New Leaf Treasure: turning the calendar to a new year does offer a natural opportunity to reflect on the year past and plan for the year to come! Remembering the highlights and the low points of the year brings new perspective. Celebrating projects accomplished, progress toward goals, life storms weathered, and opportunities seized gives us courage to step into the new year with confidence. Savoring connections with family and friends allows us to know that we are loved and accepted. Every new page on the calendar reminds us that we can begin again, making whatever small changes will enrich our lives and the lives of those around us.
- What experiences are particularly memorable? How have you been strengthened and supported? What one or two changes would you like to make during the year ahead?
You could take this opportunity to relinquish your stranglehold on the holidays, inviting others to share in the burden (and benefit) of getting ready. You could assemble the clan for some values clarification, polling family members about what they really treasure about the holidays, and then making a plan that includes everyone. You could decide that this is the year for some kind of alternative celebration.
Here are some other suggestions:
- Think about what contacts will be fulfilling for you. Your needs are constantly changing. Look at your traditions, and choose the ones that work. Let the others go.
- Don’t be afraid to ask for what you want. If you’re lonely, ask someone to share their holiday with you. If you need time alone, let those around you know that.
- Embrace your feelings. Pay attention to your inner messages. If you feel down, acknowledge it. It will pass.
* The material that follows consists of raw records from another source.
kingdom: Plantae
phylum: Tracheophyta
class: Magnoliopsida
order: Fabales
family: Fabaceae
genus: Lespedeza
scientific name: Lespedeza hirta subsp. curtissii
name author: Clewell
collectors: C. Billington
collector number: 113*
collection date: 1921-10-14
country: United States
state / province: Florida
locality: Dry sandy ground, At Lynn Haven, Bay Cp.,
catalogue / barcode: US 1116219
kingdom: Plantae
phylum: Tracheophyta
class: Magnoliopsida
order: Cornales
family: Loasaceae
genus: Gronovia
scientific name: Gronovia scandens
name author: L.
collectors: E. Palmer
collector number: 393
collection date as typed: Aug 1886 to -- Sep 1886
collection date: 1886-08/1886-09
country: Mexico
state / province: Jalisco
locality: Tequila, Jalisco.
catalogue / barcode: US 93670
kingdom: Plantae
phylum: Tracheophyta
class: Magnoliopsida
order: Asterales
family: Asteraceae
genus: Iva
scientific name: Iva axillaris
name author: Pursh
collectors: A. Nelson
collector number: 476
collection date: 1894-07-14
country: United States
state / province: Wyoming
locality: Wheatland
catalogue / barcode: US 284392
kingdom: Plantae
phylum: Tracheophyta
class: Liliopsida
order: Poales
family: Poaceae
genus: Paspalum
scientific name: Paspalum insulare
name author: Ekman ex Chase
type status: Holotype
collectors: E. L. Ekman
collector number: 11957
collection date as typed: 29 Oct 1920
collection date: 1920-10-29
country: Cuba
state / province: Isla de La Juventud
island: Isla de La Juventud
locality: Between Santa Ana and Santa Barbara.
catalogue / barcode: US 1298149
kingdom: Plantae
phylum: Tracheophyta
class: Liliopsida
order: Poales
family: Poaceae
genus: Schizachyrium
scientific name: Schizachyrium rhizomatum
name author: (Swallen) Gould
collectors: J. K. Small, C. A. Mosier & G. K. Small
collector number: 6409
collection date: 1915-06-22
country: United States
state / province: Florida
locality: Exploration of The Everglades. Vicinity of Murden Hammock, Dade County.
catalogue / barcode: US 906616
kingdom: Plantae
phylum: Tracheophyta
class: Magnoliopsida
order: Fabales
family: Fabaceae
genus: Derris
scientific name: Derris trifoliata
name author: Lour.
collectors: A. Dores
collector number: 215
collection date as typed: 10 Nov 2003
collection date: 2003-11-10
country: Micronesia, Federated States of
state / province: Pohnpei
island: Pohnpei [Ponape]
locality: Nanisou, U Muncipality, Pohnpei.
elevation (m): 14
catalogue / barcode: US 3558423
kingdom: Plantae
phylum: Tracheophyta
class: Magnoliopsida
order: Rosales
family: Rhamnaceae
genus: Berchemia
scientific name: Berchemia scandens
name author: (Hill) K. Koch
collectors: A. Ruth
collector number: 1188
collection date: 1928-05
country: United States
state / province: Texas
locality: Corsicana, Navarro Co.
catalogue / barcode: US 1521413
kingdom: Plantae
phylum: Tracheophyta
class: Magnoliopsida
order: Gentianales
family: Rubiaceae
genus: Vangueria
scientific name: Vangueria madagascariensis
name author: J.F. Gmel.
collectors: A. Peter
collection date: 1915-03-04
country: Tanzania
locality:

When you’re excited, enjoy it.
- Bring your past traditions to the present. Create new traditions for your family.
- Set priorities. Do the things you enjoy, even if they aren’t essential or could be done by others.
- Update your holiday tasks so they continue to provide new energy.
- Make positive contact with others. If your family list is disturbingly short, look around for others in the same boat.
- Give not only presents, but your presence – your time and attention. Reach beyond your family to those in need. Look beyond the “Red Kettle” for experiences where you can share yourself.
- Take care of yourself. Try not to overindulge. Celebrate without abusing your body. Allow space for rejuvenation. Get lots of sleep and exercise.
- Take time to laugh. It reduces tension and provides perspective.
- Pay attention to your spirit. In the midst of the hustle and bustle listen to your core. Take time to let your soul catch up with you.
Now, make a plan by answering these three questions:
- What’s of major importance to me?
- How do I hope to accomplish it?
- If that doesn’t work, how else could I meet the need—or what would be a satisfactory substitute?
For example, having a big Holiday Open House might not be the best way to touch base with old friends. If sharing and caring is of prime importance to you, a quiet evening in front of the fire might be your first choice. Hand-crafted gifts are not the only way to demonstrate your uniqueness. If your time and energy are at low ebb, you could devise clever name tags, instead.
List what holiday stress habits you want to “kick” this year, and what you’d like to keep to make your holidays full of joy and meaning. Remember, breaking old habits isn’t easy. Change is usually uncomfortable as well as stimulating. Take the risk! Experiment. Tamper with tradition. Try something new. Treat yourself to a more meaning-full and satisfying holiday. Enjoy!